RECORDS PROVIDED:

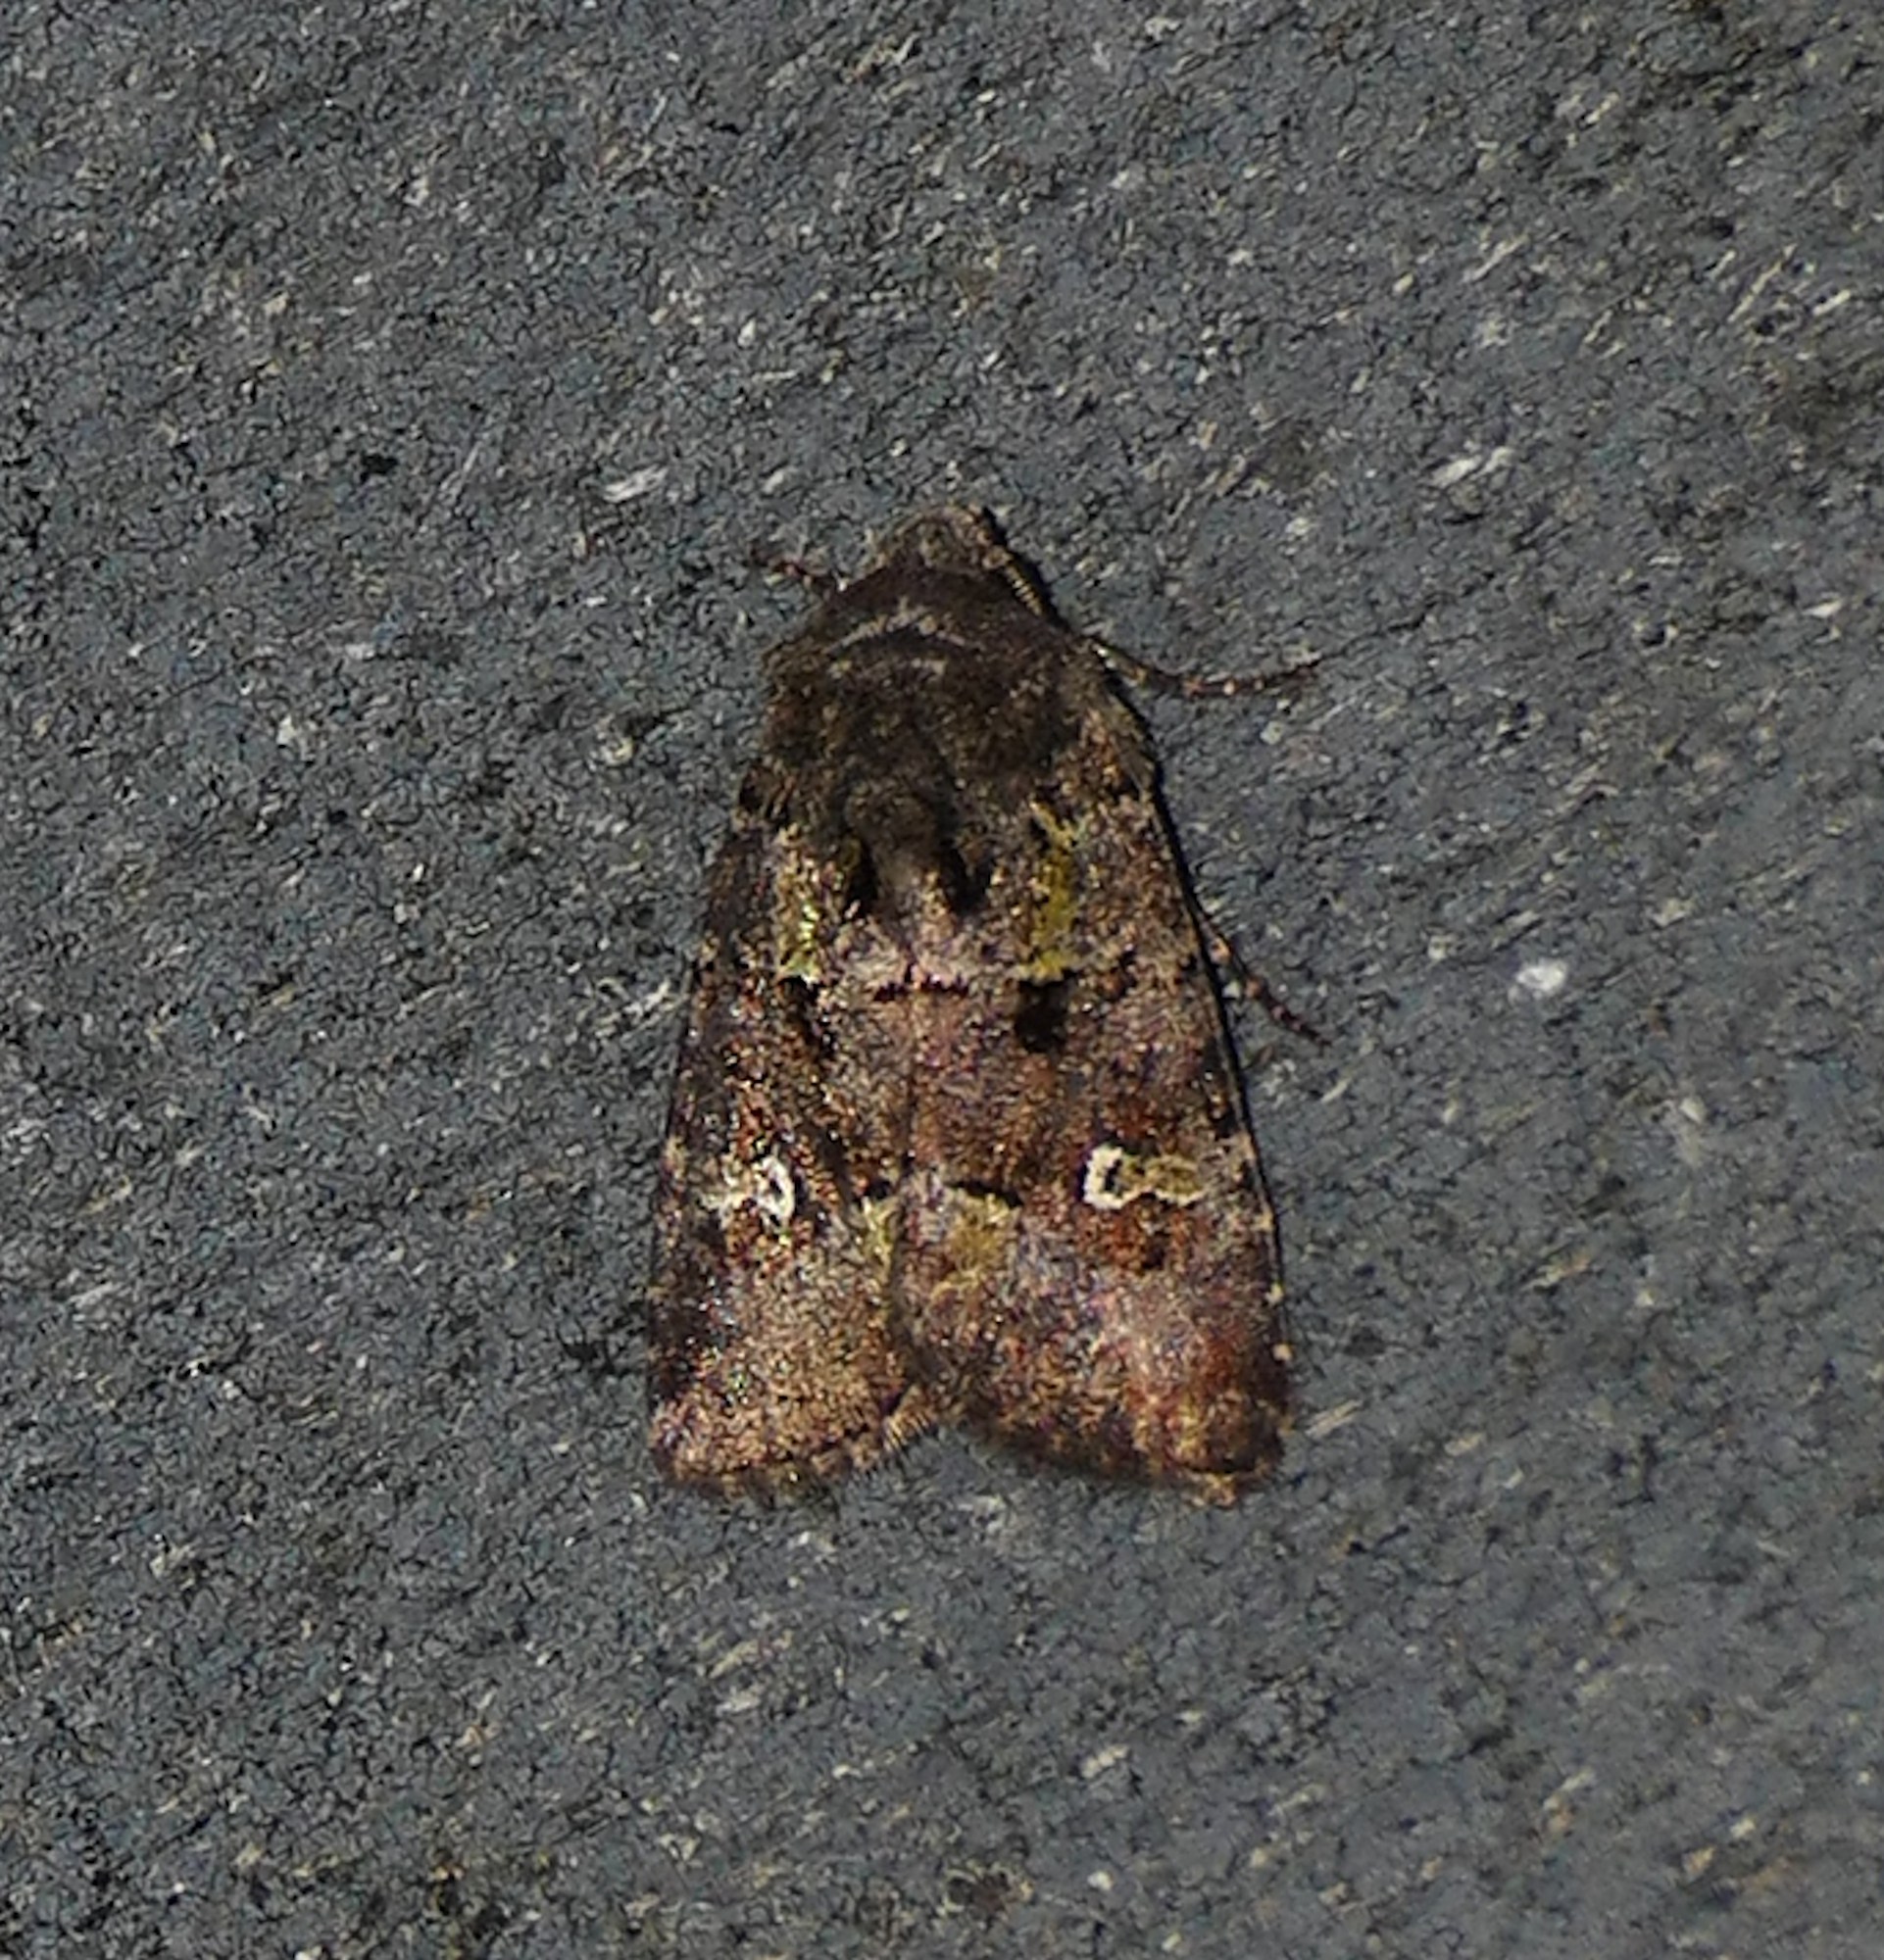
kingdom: Animalia
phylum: Arthropoda
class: Insecta
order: Lepidoptera
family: Noctuidae
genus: Lacinipolia
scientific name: Lacinipolia renigera
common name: Kidney-spotted minor
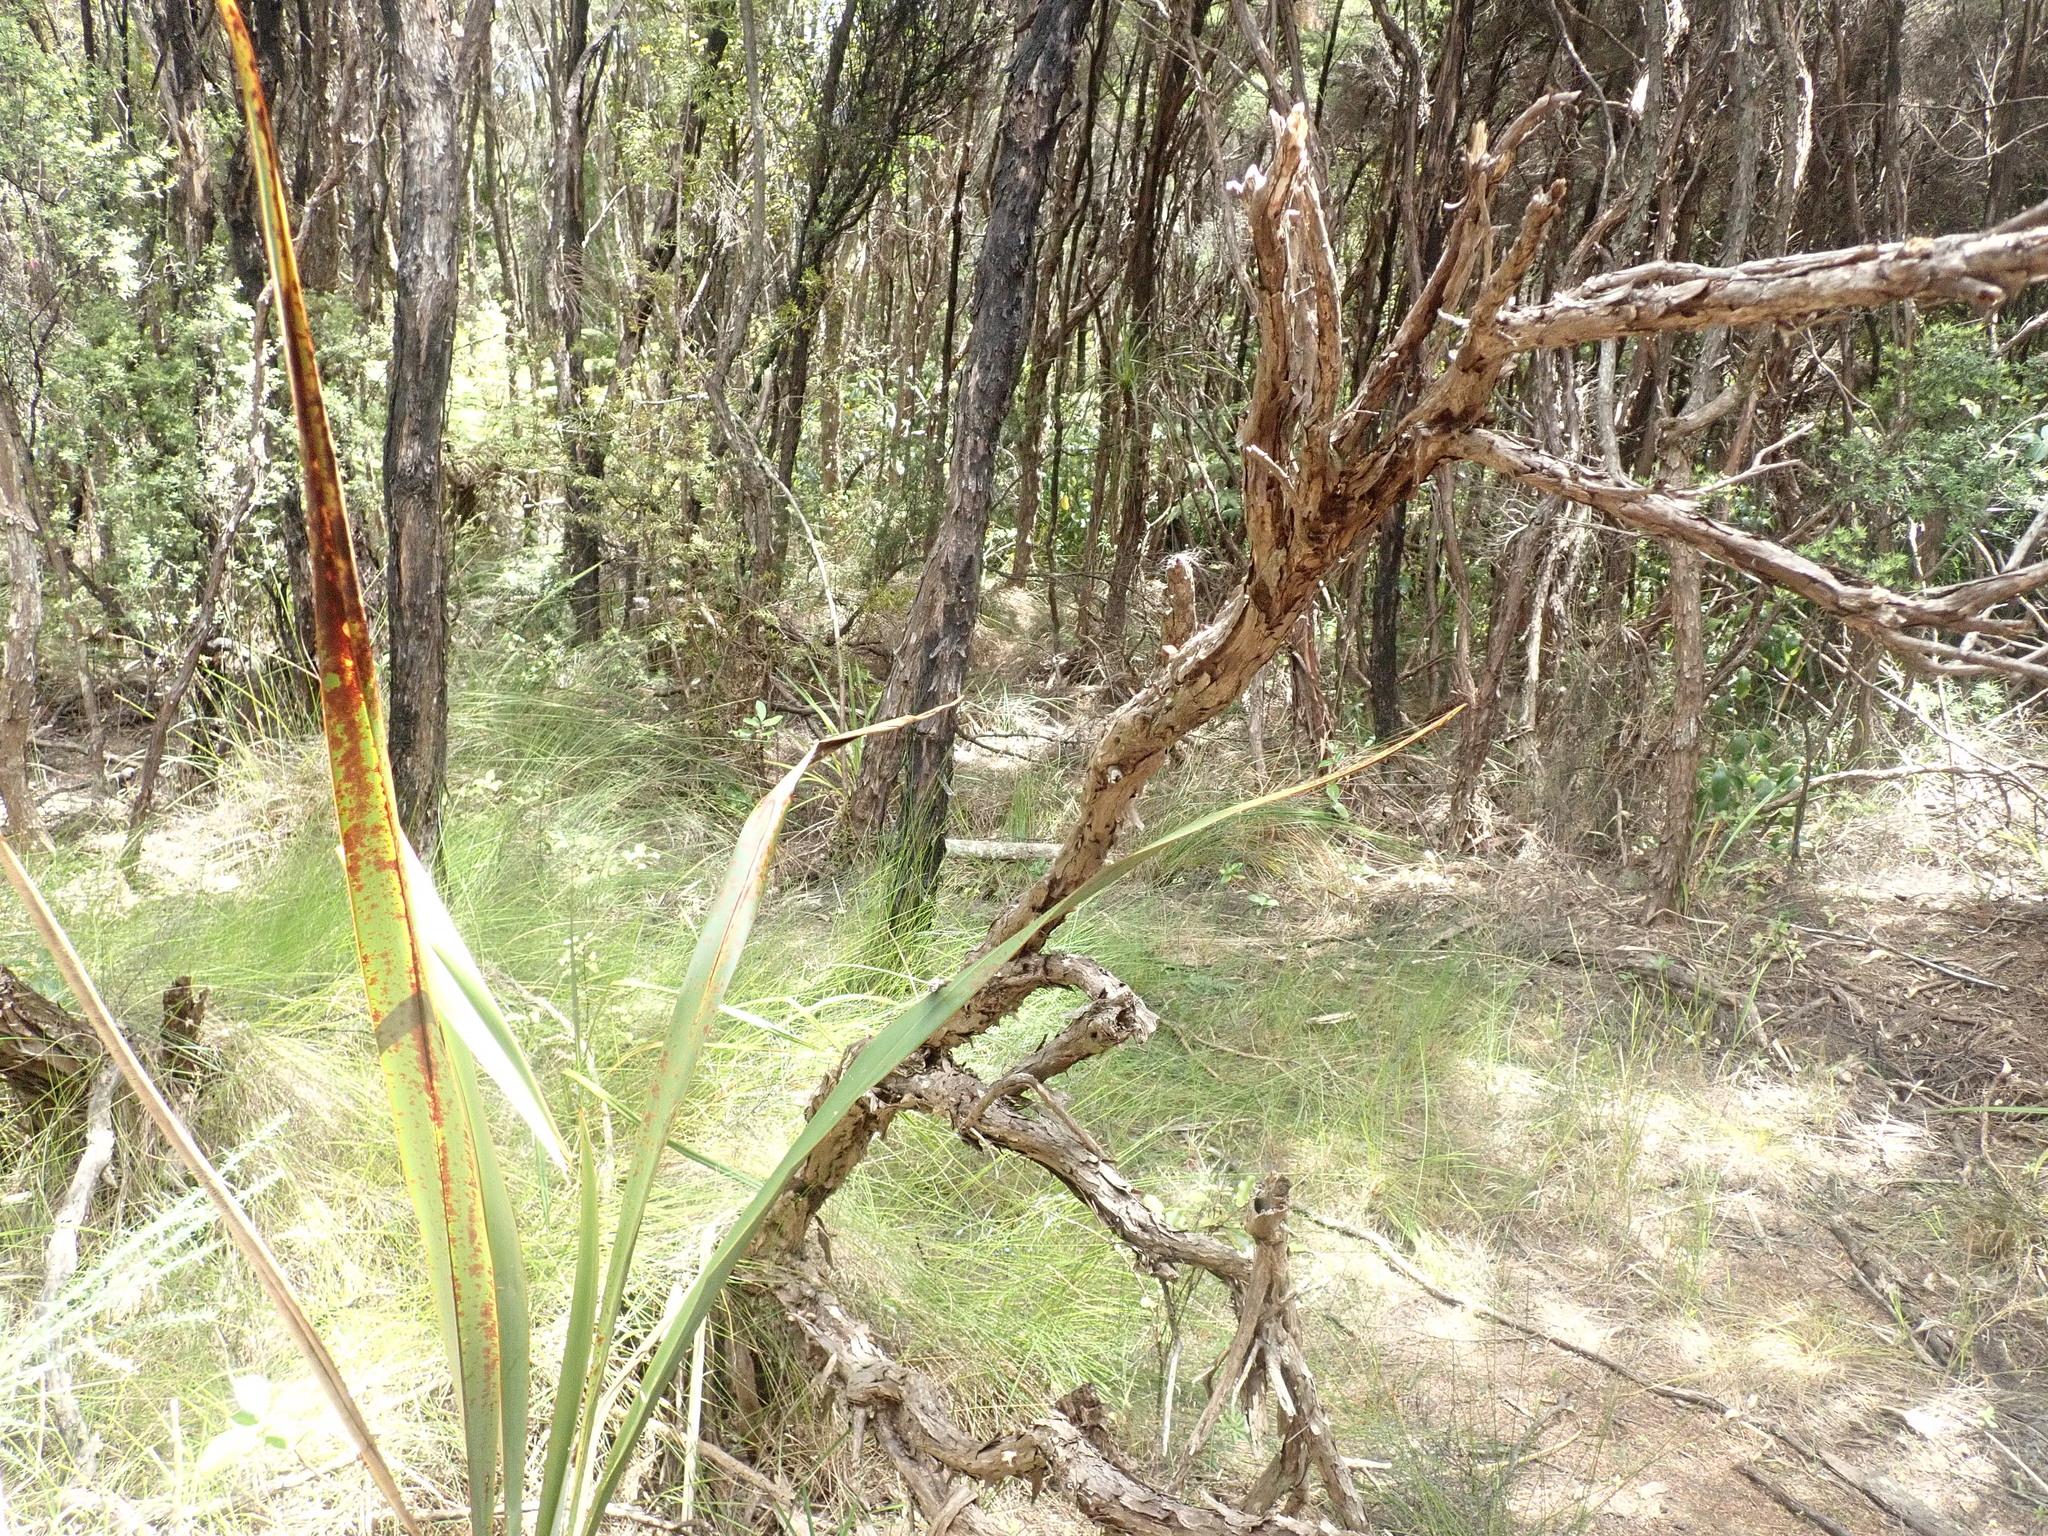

WRITTEN INSTRUCTION: Reproduce the naming lines of every entry above word for word, from kingdom through common name, without the pictures.

TASK RESULT:
kingdom: Animalia
phylum: Arthropoda
class: Insecta
order: Lepidoptera
family: Noctuidae
genus: Lacinipolia
scientific name: Lacinipolia renigera
common name: Kidney-spotted minor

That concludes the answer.